Radioactive Waste 385 - Toshiba Energy Systems & Solutions Corporation Developing Processes For Recycling Vitrified Waste
One of the suggested ways of permanently disposing of spent nuclear fuel and other highly radioactive wastes is to mix them with sand and chemicals and heat the mixture until it turns into glass logs. This is referred to as vitrification. A seventeen-billion dollar vitrification plant is being constructed at Hanford to deal with the toxic soup of radioactive materials and toxic chemicals stored in underground tanks. Elements in the radioactive logs will include palladium, selenium, cesium and zirconium, and other long-lived fission products (LLFP) with a half-life of about one million years.
The Japanese Cabinet Office’s Council for Science, Technology and Innovation works with Japanese corporations through their Paradigm Change through Disruptive Technologies (ImPACT) Program to explore new technologies for Japan’s energy sector. Under this government program a team of researchers from Toshiba Energy Systems & Solutions Corporation have been working on developing a way to recover useful elements from vitrified radioactive waste. Their work involves investigating the reduction of LLFPs into stable and short-lived nuclides. It also involves the recycling of resources from nuclear waste.
The Toshiba researchers in collaboration with the Japan Science and Technology Agency have successfully demonstrated that reusable elements can be extracted from vitrified waste by the use of a molten salt technology. The research team released a joint statement that said that when combined with other technologies developed under the ImPACT program including transmutation from long lived radioactive isotopes to short lived radioactive isotopes, their research might make it possible to reduce the size and or depth of geological nuclear waste repositories.
The researchers successfully recovered dummy LLFP nuclides as solids, molten salts and gases by reducing mock vitrified waste in the molten salt. The silicon monoxide network structures of the silicon dioxides had to be dissolved in the molten salt to permit this extraction. The molten salt is radiation tolerant and can be reused. This results in the reduction of secondary wastes produced by the new process. The team will continue to research practical systems to reuse and minimize high-level radioactive waste.
Making use of such processes presupposes that the vitrified logs of waste are accessible for recycling. Some designs for permanent geological repositories might make this difficult. The Waste Isolation Pilot Plant (WIPP) geological repository for high-level nuclear waste produced by nuclear weapons production near Carlsbad, New Mexico illustrates the problem. The repository has been operating for about fifteen years. It is carved out of an old salt mine. There are big rooms that are filled with waste that are supposed to be permanently sealed when they are full. Originally, huge steel and concrete doors were going to be welded shut.

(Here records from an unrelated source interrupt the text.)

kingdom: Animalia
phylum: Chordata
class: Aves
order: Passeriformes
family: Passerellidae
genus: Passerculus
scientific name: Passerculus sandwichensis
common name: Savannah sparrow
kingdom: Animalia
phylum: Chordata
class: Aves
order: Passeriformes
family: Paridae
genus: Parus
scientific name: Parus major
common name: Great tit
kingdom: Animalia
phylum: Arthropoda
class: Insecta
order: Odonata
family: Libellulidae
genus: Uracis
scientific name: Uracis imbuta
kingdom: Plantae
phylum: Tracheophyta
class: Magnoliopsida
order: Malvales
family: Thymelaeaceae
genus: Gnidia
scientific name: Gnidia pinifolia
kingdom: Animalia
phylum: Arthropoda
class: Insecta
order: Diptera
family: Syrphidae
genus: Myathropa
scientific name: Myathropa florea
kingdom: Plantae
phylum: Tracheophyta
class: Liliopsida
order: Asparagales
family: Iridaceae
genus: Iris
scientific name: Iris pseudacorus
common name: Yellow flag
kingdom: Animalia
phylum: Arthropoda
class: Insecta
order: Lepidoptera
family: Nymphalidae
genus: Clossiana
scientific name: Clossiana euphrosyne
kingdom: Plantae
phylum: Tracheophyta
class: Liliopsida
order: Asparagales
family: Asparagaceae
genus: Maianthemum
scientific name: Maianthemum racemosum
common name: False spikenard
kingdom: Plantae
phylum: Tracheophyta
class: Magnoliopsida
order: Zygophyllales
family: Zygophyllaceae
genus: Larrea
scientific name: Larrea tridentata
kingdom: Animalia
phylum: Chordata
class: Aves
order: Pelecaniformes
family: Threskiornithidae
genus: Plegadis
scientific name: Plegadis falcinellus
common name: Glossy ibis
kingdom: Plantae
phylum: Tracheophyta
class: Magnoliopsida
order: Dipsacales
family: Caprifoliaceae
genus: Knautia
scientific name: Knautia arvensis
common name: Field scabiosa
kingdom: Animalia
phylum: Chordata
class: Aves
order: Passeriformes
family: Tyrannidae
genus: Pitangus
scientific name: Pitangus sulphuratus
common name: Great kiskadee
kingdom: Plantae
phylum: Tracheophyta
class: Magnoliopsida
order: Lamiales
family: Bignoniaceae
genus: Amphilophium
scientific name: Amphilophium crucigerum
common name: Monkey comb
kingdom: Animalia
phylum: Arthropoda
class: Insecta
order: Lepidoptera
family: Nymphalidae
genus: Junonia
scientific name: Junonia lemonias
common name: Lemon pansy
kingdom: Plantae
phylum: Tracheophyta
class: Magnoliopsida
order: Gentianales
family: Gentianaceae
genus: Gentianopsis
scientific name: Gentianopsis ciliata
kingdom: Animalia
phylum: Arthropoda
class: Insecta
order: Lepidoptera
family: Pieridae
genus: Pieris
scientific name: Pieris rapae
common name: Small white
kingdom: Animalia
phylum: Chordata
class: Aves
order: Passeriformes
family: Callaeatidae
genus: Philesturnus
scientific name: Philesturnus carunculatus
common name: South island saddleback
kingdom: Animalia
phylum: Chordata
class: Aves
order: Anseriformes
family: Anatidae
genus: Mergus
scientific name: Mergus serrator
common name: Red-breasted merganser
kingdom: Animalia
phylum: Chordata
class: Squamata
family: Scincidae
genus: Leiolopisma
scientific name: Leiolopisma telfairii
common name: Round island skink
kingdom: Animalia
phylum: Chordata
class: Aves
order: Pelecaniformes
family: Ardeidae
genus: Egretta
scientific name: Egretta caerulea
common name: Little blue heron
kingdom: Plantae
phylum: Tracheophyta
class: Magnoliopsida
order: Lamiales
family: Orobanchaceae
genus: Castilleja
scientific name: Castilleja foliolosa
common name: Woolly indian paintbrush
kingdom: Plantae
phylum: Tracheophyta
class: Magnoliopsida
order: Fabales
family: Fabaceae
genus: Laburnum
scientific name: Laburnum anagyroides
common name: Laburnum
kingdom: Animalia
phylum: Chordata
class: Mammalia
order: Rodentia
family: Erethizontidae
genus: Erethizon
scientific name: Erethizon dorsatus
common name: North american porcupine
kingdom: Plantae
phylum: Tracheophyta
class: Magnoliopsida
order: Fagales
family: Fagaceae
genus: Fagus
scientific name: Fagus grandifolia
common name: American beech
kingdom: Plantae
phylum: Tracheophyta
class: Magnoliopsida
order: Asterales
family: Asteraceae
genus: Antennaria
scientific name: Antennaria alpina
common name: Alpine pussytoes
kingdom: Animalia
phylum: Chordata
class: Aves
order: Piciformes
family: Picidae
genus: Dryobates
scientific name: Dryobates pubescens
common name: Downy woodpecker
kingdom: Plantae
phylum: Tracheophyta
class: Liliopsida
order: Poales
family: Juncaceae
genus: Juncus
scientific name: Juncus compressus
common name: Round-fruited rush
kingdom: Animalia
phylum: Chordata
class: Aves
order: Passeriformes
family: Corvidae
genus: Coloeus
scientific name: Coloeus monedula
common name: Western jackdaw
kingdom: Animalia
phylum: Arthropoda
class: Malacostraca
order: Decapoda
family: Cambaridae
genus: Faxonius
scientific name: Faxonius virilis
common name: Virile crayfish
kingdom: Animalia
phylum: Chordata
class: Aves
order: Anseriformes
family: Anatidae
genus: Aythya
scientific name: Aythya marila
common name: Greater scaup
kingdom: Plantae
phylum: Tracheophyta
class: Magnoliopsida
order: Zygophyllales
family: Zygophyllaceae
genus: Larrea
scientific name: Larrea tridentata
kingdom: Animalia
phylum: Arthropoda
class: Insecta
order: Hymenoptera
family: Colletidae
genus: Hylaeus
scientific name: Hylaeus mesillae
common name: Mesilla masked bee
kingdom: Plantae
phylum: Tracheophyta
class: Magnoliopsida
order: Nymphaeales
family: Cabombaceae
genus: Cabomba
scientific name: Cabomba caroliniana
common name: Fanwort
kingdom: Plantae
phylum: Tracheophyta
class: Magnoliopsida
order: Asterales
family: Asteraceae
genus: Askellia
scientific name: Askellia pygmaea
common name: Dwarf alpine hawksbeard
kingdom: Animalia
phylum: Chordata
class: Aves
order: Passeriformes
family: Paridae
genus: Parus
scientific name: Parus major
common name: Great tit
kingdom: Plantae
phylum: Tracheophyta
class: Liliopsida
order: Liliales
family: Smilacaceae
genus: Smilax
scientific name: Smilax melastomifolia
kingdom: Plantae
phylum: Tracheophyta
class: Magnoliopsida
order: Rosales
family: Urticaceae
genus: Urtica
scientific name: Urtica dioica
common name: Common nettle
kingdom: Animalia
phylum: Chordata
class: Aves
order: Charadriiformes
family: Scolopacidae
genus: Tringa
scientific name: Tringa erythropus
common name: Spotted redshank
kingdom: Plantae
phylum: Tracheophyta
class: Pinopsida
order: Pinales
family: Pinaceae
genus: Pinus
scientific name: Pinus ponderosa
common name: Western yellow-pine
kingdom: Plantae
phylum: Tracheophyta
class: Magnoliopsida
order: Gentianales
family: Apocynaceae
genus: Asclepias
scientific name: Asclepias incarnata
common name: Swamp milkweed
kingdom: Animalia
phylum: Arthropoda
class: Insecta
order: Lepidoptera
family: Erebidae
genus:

If there was interest in recycling vitrified waste from the WIPP, the big doors would have to be breached in order to access the vitrified waste. In addition, there have been hydrological studies that indicate that the assumption that the salt mine was safe from migrating ground water is not accurate. If the mine was flooded, crews might face flooded chambers in their attempts to recover the waste. This would greatly increase the cost.
Ultimately, new geological repositories would have to be constructed with recovery and recycling in mind. If the market failed to adopt the recycling technology for any reason, geological repositories constructed on the assumption that the nuclear waste they contain would be recovered might prove to be unsafe if the waste was not ultimately recovered. The Toshiba research is interesting but a lot of factors other than scientific feasibility will govern whether or not it is ever widely implemented.